Given the green light for good clean entertainment, Fat Benny formed Civic Sports, Inc. to promote fights in Baltimore. But last June internal revenue agents arrested Trotta and his brother, Little Tony, for making book without a federal gambling stamp, and on August 27 two of Fat Benny's "lobs," boxing slang for fronts, wrote to the commission on Civic Sports stationery announcing that Trotta was no longer an officer in their corporation. Examination of the letter shows that Trotta's name was crossed off as president, but the address, 400 East Baltimore Street, and the phone number, 685-7988, remained the same. They are the address and phone number of the Club Troc. Asked where Civic Sports now has its office, Cohen plays it cagey. "They were getting ready to set up an office," he says. Where did they operate in the meanwhile? Cohen: "I don't know." Well, how did you reach them? Cohen: "They would reach me." Well, were there times when you had to reach them? Cohen: "I had no reason to reach them." Trotta has since been convicted but not sentenced and this latest escapade apparently does not hurt his reputation with Cohen, who seems sort of sorry to see Fat Benny go. "I can only say," says Cohen, "that we have had no problems with Benny Trotta in the promotional field. I might say further—that's all."
But that will not be all. Whether Knox was underweight or not, something must happen in Maryland. The situation cannot go on. Baltimore is lucky there have not been 10 other ring deaths.

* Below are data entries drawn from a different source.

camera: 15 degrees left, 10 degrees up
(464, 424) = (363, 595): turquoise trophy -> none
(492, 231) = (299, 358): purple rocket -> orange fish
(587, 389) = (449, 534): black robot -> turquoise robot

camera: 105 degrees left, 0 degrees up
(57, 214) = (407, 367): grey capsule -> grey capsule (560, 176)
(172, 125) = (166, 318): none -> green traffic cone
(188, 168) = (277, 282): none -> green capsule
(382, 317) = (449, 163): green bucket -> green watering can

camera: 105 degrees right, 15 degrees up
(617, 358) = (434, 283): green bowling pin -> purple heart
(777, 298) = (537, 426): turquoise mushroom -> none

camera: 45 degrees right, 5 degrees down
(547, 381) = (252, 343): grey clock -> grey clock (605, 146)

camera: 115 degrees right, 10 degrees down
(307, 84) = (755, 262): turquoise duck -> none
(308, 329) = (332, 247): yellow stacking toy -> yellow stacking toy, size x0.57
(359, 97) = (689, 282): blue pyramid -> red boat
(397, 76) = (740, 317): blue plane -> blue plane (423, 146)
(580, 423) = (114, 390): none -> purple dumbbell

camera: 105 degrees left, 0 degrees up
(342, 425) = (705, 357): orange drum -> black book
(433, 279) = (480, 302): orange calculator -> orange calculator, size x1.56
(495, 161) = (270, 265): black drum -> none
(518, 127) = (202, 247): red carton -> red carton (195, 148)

AN ARTIST AT RINGSIDE SAW THE COLLAPSE
On the night of the fatal fight, Artist Joseph Sheppard, an amateur boxer, was in the Coliseum to see his friend Ernie Knox fight. When Knox collapsed after the knockout, three men tried to make him walk. At once Sheppard began drawing the scene in his sketchbook. Says he: "I didn't think the men were doctors because they didn't know what they were doing."